====== Entries provided
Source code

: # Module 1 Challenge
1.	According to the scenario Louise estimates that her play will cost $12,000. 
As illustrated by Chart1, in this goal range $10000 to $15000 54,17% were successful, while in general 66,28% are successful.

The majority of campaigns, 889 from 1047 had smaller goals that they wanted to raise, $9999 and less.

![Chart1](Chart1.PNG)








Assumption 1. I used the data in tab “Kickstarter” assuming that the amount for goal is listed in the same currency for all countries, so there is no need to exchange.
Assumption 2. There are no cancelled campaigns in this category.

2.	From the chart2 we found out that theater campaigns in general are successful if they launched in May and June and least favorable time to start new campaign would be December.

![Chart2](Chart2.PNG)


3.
============
Write out only those lines that fall between the one containing "would be December." and the end of the entries, the first and last included, exactly as they read.

**Solution:**
2.	From the chart2 we found out that theater campaigns in general are successful if they launched in May and June and least favorable time to start new campaign would be December.

![Chart2](Chart2.PNG)


3.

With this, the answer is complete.